*To-do list*:
a) In the passage on fire in cypress swamps, what effect has drainage of these wetlands had on cypress domes?
b) Carry the passage on fire in southern Florida cypress swamps forward from its final sentence.

BEGIN Document segment

In years of average precipitation, fires may burn in grasslands and
dwarf cypress savanna, but will not burn very far into the middle of
cypress domes or strands. Conversely, in a drought year fire may be
more severe in the centers of domes and strands than on the edges. When
peat is dry enough to burn, the larger amount of litter and organic
material in the center will support a more severe fire than on the
edges. Fires that consume peat may kill trees due to root damage and
loss of structural support. Fires are rarely severe enough to kill
trees in dwarf cypress savanna because of sparse organic matter [3,6].
Flammability: In cypress swamps, ericaceous evergreen shrubs are
particularly flammable community members [17].
Cypress domes and strands and hardwood swamps probably constituted
natural barriers to the spread of wildfire in presettlement times; fire
burning in grasslands and savannas around cypress domes would burn into
the dome only as far as soil and vegetation moisture levels would
permit. Drainage of these wetlands has increased the flammability of
cypress domes [42].
Fire During Presettlement Human Occupation: Human occupation occurred
within a few hundred years of vegetation establishment in southern Florida
[39,24]. Most cypress swamps in southern Florida contain evidence of past
fires [42]. It is generally assumed that lightning fires have always
been an important factor in southern Florida fire regimes. Prior to
European settlement, human-caused fire may have substantially increased
fire frequency over the background frequency of lightning fires
[14,38,39]. It is likely that most Native American-caused fires were
set in the dry season, as soon as fuels could carry fire [39].

END Document segment
BEGIN Information provided

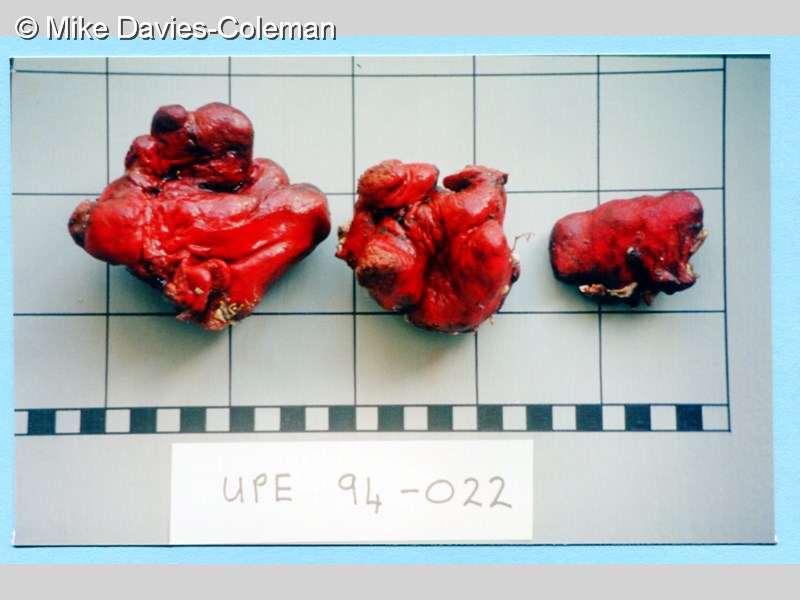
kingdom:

END Information provided

*Results for each task*:
a) Drainage has increased the flammability of cypress domes.

b)
Fire in the Postsettlement Period: The frequency of fires increased
with European settlement of southern Florida. Fires were set for numerous
reasons and many fires were started through carelessness or accident.
Drainage of swamps increased the frequency and intensity of fires, with
concomitant severe damage to peat exposed by drainage [41].
Fire Frequency: The Everglades and Big Cypress National Preserve are
the most fire-prone ecosystems in the National Park Service system.
Southern Florida experiences 70 to 90 thunderstorm days per year, the
highest number of any area in the United States. The mean annual number
of ground strikes is from 4 to 12 per square kilometer. Most of the
cloud-to-ground strikes occur during the wet season and 87 to 93 percent
of lightning fires occur from May to August; lightning fires have been
recorded in all months except January and February. Fewer strikes but
more lightning fires occur in the Everglades than in Big Cypress Swamp
[39,41]. Taylor [41] estimated that the interval between extreme fire
years (years in which a very large number of fires or large number of
acres burned) in the Everglades is 5.8 to 7.5 years, and that there is a
moderate fire season every 3.2 years.
In southern Florida, widespread and severe fires occurred in more than
one-third of the years between 1900 and 1952. In very dry years,
organic soil fires occasionally burned from one dry season to the next,
through the normally wet summer months. Between 1948 and 1979, there
were 682 fire reports and 451,082 burned acres in the Everglades. For
the first 21 months of fire records for Big Cypress (starting in 1979),
there were 131 reported fires, which burned 40,370 acres (16,716 ha).
Many fires in Big Cypress burn out before discovery. Both Parks have
been disturbed by drainage, logging, farming, off-road vehicle use, and
invasion by exotic species, all of which affect fire frequency to some
extent. Other changes in fire intensity, frequency, and type have come
from fire suppression, prescribed fire programs, and incendiary fire.
Wildfires and incendiary fires are extinguished [41]. Wet-season
prescribed fires have replaced dry season lightning fires in many
grasslands. Drainage has decreased hydroperiods and increased
flammability of peat [5,41].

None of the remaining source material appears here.